Bodenpersonal am Megaprojekt Mattala Rajapakse International Airport ohne Fluggäste (Foto: K. Keppner/DW)
Das Bodenpersonal am Megaprojekt Mattala Rajapakse International Airport hat unter Präsident Sirisena viel FreizeitBild: DW/K. Keppner

Ein Flughafen, in dem bald Reis lagern könnte

Die neue Richtung, die Sirisena für Sri Lanka einschlägt, lässt sich vor allem an einigen Großprojekten studieren, die der Vorgänger in seinem Heimatbezirk Hambantuta im Süden der Insel auf den Weg gebracht hatte. Zum Beispiel der "Mattala Rajapakse International Airport". Dorthin führen 24 Kilometer frischgeteerte Autobahn von der Stadt Hambatota, vorbei an Feldern und Straßenhunden, auch vor wilden Elefanten wird auf Schildern gewarnt. Prächtige Marmorsäulen zieren die Auffahrt des Flughafens.

Doch die mehrere Meter hohe Buddhastatue in der Eingangshalle gepaart mit Loungemusik zieht heute vor allem neugierige Besucher an. Hunderte kämen hier manchmal vorbei, erzählt einer der Sicherheitskräfte. Fluggäste gibt es seit Januar kaum noch.
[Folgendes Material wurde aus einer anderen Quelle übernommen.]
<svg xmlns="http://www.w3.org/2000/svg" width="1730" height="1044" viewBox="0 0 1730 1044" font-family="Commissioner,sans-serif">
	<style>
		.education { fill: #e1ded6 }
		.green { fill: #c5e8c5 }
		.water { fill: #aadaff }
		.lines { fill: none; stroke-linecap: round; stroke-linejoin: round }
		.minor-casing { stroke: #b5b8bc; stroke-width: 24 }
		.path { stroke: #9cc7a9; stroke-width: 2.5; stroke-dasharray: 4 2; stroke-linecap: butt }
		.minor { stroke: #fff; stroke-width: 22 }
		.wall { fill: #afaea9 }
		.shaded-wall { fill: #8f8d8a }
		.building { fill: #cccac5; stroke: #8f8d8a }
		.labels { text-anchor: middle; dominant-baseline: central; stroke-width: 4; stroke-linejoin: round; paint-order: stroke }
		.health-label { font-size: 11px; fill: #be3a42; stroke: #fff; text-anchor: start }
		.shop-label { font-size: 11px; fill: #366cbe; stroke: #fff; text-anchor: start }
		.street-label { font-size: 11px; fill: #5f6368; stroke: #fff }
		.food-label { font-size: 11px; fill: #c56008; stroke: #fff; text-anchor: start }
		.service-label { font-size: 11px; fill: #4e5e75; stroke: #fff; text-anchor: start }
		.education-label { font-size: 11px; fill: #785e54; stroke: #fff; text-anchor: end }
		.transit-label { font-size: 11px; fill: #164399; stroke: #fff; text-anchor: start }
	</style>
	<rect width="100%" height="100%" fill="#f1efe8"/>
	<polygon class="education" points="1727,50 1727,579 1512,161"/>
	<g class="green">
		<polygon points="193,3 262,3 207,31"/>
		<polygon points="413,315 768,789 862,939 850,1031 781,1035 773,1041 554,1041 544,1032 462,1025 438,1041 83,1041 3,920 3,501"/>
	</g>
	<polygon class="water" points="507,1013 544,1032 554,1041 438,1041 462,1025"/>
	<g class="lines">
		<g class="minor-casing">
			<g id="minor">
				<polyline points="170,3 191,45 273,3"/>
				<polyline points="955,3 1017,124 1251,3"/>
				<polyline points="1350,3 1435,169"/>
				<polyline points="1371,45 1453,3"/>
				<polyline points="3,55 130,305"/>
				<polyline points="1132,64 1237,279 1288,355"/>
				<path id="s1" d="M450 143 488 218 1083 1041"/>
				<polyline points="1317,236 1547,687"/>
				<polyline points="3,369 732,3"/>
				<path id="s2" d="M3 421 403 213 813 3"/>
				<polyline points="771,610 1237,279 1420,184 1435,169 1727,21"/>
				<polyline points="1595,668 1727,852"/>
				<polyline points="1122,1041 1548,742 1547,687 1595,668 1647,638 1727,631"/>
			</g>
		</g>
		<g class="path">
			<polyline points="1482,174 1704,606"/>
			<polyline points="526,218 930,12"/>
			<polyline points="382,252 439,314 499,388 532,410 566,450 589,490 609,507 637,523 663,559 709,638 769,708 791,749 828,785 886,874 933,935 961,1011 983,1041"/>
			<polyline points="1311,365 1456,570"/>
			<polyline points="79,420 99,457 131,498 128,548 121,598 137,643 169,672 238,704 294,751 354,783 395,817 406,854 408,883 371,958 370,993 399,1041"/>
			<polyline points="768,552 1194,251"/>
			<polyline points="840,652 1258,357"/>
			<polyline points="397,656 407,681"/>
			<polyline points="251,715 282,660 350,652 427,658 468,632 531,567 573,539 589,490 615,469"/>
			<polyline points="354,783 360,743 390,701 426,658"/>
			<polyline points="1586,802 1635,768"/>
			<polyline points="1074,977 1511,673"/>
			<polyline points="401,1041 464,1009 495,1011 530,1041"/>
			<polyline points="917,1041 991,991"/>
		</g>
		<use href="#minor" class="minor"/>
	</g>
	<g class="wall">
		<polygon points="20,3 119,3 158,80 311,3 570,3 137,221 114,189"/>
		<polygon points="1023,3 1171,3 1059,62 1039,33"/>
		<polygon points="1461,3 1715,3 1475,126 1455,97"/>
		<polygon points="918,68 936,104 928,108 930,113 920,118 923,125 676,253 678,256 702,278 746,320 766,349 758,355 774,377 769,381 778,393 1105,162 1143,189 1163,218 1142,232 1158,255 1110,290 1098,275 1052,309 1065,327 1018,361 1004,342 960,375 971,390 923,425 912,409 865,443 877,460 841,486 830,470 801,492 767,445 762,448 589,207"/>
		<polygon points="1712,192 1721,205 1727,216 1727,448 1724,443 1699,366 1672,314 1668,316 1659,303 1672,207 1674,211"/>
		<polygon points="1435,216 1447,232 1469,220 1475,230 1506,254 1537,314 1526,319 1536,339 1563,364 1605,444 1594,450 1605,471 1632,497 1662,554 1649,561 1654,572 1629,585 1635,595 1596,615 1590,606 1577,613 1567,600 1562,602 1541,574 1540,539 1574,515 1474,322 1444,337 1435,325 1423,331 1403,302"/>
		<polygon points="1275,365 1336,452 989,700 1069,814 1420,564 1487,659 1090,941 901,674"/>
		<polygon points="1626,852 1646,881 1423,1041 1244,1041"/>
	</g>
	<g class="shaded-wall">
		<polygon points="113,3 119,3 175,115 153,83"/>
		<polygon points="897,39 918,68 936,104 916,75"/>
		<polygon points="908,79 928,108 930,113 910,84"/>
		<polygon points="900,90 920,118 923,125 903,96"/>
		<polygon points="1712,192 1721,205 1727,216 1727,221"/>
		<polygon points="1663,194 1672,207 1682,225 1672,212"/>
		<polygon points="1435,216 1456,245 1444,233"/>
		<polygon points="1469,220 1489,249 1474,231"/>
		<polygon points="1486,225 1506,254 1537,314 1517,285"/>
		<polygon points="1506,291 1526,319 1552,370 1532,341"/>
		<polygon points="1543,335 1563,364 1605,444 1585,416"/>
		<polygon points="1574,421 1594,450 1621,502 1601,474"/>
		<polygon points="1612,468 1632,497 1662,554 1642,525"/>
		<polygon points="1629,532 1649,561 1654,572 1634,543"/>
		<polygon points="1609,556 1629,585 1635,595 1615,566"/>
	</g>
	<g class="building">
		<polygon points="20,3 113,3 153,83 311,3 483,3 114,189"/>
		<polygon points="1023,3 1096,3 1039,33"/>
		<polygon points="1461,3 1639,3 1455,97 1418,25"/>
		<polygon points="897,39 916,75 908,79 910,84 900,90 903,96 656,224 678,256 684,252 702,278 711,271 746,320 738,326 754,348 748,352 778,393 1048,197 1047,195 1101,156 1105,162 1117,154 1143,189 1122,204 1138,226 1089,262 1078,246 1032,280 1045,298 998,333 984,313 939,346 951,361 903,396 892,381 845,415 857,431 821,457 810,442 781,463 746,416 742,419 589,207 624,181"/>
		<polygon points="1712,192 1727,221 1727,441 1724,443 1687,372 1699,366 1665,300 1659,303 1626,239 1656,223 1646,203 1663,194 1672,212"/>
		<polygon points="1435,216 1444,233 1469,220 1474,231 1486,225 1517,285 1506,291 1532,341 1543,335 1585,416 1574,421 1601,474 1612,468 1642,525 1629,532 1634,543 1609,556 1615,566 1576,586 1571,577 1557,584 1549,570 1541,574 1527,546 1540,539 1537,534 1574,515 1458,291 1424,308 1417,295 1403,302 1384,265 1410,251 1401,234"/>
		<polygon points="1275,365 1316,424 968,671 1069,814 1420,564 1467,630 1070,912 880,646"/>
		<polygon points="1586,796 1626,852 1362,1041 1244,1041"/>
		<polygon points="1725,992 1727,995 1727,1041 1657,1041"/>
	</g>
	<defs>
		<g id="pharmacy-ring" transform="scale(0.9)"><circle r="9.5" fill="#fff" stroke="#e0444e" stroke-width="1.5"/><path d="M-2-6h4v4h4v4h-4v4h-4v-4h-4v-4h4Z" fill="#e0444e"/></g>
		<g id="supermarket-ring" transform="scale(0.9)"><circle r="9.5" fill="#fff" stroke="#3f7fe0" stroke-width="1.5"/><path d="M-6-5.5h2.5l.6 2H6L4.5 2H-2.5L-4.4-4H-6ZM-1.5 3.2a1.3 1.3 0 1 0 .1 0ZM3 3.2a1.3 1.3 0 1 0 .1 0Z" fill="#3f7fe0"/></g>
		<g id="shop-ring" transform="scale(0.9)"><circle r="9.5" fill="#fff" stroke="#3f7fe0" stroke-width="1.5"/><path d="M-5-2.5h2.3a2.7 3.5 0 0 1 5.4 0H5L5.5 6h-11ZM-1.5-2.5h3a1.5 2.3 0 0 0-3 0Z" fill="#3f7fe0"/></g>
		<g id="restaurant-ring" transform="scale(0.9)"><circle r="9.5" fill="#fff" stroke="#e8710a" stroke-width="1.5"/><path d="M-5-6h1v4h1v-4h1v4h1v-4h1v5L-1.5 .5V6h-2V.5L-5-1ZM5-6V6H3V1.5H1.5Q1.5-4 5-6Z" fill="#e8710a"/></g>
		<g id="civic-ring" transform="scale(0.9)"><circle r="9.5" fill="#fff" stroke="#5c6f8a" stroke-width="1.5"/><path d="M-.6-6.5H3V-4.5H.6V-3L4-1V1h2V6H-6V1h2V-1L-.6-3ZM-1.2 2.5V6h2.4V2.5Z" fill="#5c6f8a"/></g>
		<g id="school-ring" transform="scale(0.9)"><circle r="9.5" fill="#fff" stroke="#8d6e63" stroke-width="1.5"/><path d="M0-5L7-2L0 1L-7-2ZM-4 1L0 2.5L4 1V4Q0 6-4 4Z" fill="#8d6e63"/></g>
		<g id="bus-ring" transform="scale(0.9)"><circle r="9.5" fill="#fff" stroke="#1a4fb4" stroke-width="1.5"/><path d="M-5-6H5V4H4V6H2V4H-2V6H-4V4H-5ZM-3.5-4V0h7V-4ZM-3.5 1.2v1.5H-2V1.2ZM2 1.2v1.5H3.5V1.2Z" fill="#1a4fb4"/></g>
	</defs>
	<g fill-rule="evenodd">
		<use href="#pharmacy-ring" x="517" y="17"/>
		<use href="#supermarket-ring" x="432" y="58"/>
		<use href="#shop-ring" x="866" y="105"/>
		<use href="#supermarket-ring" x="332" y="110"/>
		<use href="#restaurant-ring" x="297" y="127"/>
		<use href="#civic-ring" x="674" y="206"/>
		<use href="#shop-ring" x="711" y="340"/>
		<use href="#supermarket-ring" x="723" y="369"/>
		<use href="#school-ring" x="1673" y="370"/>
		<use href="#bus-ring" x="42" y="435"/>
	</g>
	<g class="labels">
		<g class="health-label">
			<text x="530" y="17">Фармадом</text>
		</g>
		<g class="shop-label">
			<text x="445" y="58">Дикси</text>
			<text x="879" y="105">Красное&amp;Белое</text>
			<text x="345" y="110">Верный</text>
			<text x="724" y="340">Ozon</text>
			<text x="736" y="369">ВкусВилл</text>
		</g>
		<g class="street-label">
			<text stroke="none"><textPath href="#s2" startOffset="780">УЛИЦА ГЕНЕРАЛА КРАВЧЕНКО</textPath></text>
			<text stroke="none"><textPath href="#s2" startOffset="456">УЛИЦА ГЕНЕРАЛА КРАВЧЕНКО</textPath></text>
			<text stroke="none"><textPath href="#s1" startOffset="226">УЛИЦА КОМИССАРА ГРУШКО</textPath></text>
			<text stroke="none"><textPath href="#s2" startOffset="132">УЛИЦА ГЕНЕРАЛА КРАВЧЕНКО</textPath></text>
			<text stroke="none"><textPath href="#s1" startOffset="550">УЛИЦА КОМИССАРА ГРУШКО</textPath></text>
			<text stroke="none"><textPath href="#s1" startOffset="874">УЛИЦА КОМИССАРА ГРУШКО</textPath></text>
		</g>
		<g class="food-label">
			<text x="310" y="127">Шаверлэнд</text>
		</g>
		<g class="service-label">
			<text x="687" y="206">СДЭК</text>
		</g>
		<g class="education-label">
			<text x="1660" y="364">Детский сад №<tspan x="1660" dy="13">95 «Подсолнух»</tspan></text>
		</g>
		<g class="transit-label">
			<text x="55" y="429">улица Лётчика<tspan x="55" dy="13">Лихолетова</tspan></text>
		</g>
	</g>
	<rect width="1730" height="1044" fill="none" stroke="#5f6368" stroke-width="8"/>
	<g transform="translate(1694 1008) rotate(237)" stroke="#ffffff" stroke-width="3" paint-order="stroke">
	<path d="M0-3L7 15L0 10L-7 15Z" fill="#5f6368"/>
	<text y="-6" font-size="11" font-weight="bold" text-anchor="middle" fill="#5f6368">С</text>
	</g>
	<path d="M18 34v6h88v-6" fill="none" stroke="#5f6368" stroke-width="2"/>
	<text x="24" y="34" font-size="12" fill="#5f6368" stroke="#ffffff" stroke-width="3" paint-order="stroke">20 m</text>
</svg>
Die neue Regierung unter Sirisena entzog kurz nach ihrer Amtsübernahme die Erlaubnis für sechs der sieben Flüge, die täglich über Colombo in die arabische Welt und nach China gingen. Aus China soll auch ein Großteil der über 200 Millionen US-Dollar gekommen sein, die der Flughafen gekostet hat. Die neue Regierung entzog die Flugerlaubnis mit der Begründung, der Flughafen sei nicht rentabel gewesen. Nun wird laut darüber nachgedacht, in den Hallen Reis zu lagern. Bis auf weiteres fliegt eine Airline einmal pro Tag nach Dubai.
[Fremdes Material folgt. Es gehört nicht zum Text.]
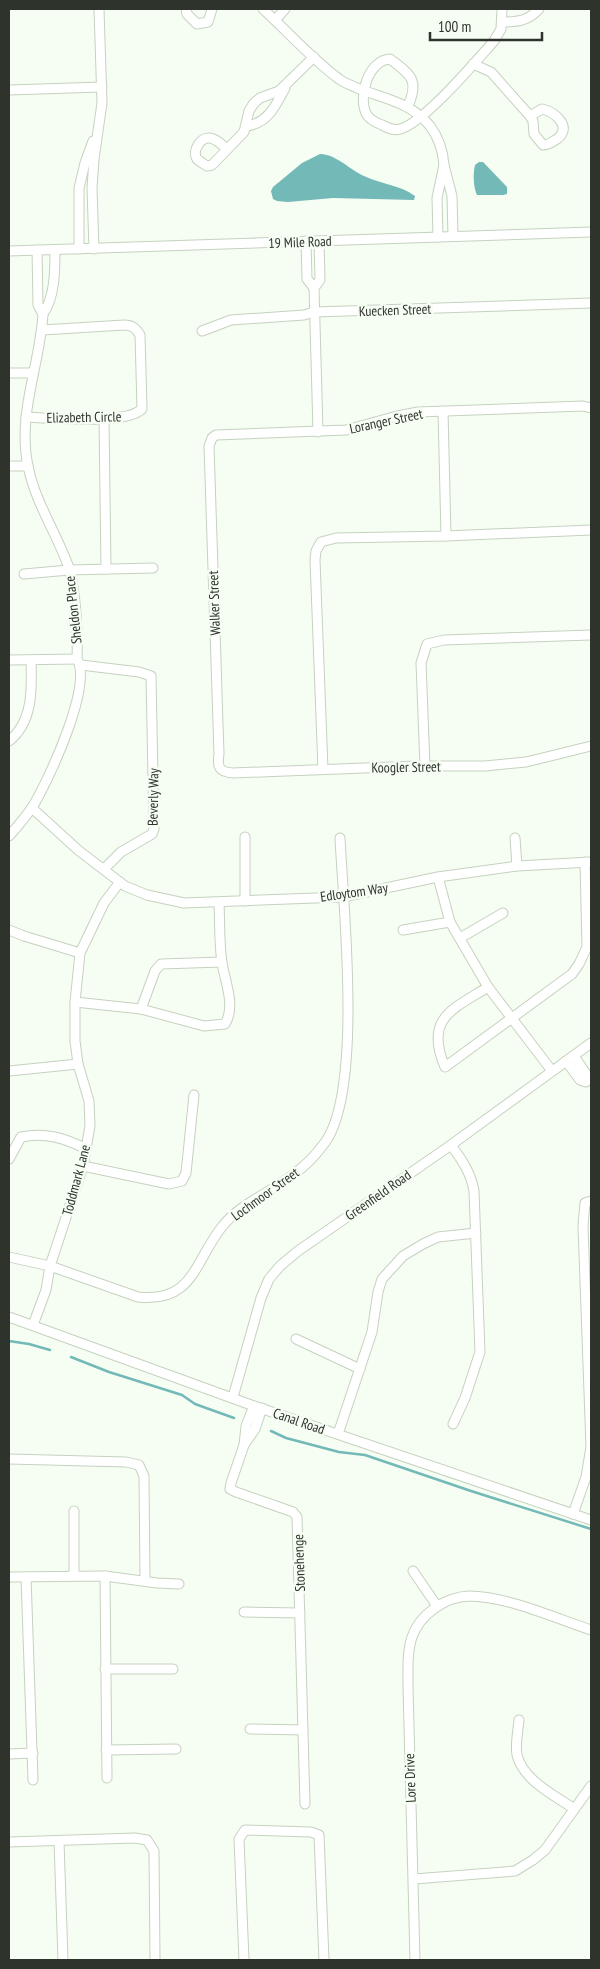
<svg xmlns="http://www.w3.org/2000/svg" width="600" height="1969" font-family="'PT Sans Narrow',sans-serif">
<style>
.water{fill:#72b9b7}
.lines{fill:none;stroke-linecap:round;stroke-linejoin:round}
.stream{stroke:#72b9b7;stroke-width:2.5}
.minor-casing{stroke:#c5d2bf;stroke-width:11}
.minor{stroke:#fff;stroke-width:9}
.labels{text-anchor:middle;stroke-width:5;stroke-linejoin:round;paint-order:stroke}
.street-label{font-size:14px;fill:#2e332c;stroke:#f6fef3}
</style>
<rect width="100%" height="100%" fill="#f6fef3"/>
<!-- water -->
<g class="water">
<path d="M320,154C336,154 350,170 364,176C381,184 400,185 415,196L414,200L333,198L288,202L277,201L273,199L271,191L273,187L302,163Z"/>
<path d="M479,162H483L507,187V194L503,195H477C473,187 473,173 475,165Z"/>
</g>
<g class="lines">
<!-- stream -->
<g class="stream">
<polyline points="9,1341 29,1344 50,1350"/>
<polyline points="71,1357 109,1372 182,1395 195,1404 234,1418"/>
<polyline points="271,1431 286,1438 339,1452 365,1455 471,1491 591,1529"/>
</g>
<!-- minor casing -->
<g class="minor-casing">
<g id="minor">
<polyline points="186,9 187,14 197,24 208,22 212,9"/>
<path d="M263,9C288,32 312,59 339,79C344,83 351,85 357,88C384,99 411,102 430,126C439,138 443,151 444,165"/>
<polyline points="275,20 285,9"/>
<path d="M502,22C518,22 528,21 539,9"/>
<path d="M473,64L491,72L530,116L533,121L534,134L543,145C549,145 552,142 557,139C573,127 555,112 542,109L530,116"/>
<polyline points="9,90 102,87"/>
<path d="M408,106C419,81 412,75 390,59C368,60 357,98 367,115C370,120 377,123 382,125C388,128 394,131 400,129C424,123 476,61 494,41L501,29L502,9"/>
<path d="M247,126C268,123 276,105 285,88"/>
<path d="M227,149C222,145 217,139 210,138C200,137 192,151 197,159C200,162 204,164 207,166L212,165L244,132L249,111L254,103L260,98L279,91L314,57"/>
<polyline points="438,237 437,198 444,165 452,196 453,236"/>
<polyline points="306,241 307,279 314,288 320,280 319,241"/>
<polyline points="79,249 79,188 85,163 93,141"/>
<polyline points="94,249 92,188 94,159 102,103 99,9"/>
<path d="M37,250L38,305L43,314C55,297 55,270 55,250"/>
<polyline points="9,251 591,232"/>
<polyline points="314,288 318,432"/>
<polyline points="202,331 231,320 304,315 314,312 591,303"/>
<polyline points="9,373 32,373"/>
<path d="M591,408L583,406L418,412L397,416L346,430L216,435L212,438L209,446L219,754C217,767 219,772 233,773L416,766H485L526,762L591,746"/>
<polyline points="443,411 446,536"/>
<path d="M26,417C51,418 126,425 142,409L140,335C136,328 132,325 124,325L42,330"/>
<polyline points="104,419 106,569"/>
<polyline points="9,466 28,466"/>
<polyline points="24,574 69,570 153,568"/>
<polyline points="9,660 77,659"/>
<polyline points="81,665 139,672 151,676 154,829 152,834 121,852 104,869"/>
<path d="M9,741C33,722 32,689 31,661"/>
<polyline points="425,766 421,663 427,644 444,640 591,635"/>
<polyline points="323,769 315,560 316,551 321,542 336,538 446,536 591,530"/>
<polyline points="32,808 78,850 125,886 147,895 184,903 343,897 438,877 517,866 591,862"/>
<path d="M9,836C17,827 26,817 33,806C48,781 93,686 77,659C78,634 76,592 69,568C57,534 35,502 28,466C17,414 40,365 43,314"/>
<polyline points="515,838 517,866"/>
<polyline points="438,877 450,922 488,987 552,1071"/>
<polyline points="245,901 245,837"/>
<polyline points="9,930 24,936 80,953"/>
<polyline points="403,930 450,922"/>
<polyline points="460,938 503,913"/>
<path d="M488,987C453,1009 424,1018 445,1067L572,974L579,964L587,947L585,862"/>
<path d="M75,1002L141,1009L204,1026L225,1024C236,1006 225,982 222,963C219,943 220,923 219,903"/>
<polyline points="141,1009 155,971 161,964 222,962"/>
<polyline points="566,1061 580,1080 586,1082 587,1075 574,1056"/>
<polyline points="9,1071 78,1064"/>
<path d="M451,1145C462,1160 471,1173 474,1191L480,1352L465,1398L453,1424"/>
<path d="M9,1159L21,1137C45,1132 65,1138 86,1149"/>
<polyline points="83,1166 169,1184 182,1181 186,1173 194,1095"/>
<path d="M9,1257L50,1266L138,1297C193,1303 194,1263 221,1228C239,1204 270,1193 294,1174C305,1166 315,1156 323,1145C364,1096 343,904 340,838"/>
<polyline points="9,1317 254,1406 591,1520"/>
<polyline points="33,1325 46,1290 50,1266 83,1166 90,1126 89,1101 78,1064 75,1041 75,1002 80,953 104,903 120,882"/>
<polyline points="296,1339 360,1369"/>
<polyline points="233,1397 261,1298 269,1279 280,1266 298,1251 451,1145 591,1043"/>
<polyline points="254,1406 246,1426 244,1445 255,1429 262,1408"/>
<polyline points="338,1434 372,1332 378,1292 382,1279 403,1256 423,1244 438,1237 476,1233"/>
<polyline points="244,1445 231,1483 230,1489 236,1492 293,1512 297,1517 305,1804"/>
<polyline points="9,1459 126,1462 139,1465 144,1476 145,1581"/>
<polyline points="74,1511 74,1576"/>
<polyline points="573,1514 586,1477 591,1447 583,1226 585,1203 591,1201"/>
<polyline points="413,1571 437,1606"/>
<polyline points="105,1576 107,1778"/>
<polyline points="9,1577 105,1576 157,1583 179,1584"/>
<polyline points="26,1577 33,1780"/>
<polyline points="244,1612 300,1613"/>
<polyline points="105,1669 173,1669"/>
<path d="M519,1720C518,1731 515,1745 517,1755C523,1780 554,1795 573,1808"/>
<polyline points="250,1729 303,1730"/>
<polyline points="106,1750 176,1749"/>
<polyline points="9,1754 33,1753"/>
<polyline points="59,1841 63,1960"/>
<polyline points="9,1842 135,1838 147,1840 154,1851 155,1960"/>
<polyline points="414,1879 515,1871 533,1860 545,1850 591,1786"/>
<polyline points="244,1960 239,1839 245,1830 311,1832 319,1835 324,1960"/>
<path d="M415,1960L408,1687C408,1670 407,1652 412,1637C420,1614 445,1597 469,1596C506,1596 555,1618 591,1630"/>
</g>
</g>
<!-- minor -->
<use href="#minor" class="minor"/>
</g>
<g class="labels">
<!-- street labels -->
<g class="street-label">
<text transform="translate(300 242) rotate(-2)" y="5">19 Mile Road</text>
<text transform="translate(395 310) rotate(-2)" y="5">Kuecken Street</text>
<text transform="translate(84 417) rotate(-1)" y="5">Elizabeth Circle</text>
<text transform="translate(386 421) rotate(-12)" y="5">Loranger Street</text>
<text transform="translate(214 603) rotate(-92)" y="5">Walker Street</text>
<text transform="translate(73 610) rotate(-96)" y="5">Sheldon Place</text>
<text transform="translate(406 767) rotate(-1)" y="5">Koogler Street</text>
<text transform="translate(153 797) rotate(-89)" y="5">Beverly Way</text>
<text transform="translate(354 892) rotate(-8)" y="5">Edloytom Way</text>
<text transform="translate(76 1180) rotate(-75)" y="5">Toddmark Lane</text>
<text transform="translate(265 1194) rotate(-36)" y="5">Lochmoor Street</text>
<text transform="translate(378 1195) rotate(-35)" y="5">Greenfield Road</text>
<text transform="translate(299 1421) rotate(19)" y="5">Canal Road</text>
<text transform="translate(299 1563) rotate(-92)" y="5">Stonehenge</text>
<text transform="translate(410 1778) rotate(-92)" y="5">Lore Drive</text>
</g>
</g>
<!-- border -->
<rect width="600" height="1969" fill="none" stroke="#2e332c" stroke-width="20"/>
<!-- scale -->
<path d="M430 32v8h112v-8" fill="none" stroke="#2e332c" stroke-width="2.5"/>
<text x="438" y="32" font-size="15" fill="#2e332c" stroke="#f6fef3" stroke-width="4" paint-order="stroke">100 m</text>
</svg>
Glaubt man den letzten Umfragen, ist es unwahrscheinlich, dass Mahinda Rajapakse es schafft, Premierminister zu werden. Dennoch rechnen Beobachter fest mit seinem Einzug ins Parlament. Wahlentscheidend könnten am Ende auch kleinere Parteien und die Wahlentscheidung der Minderheiten werden.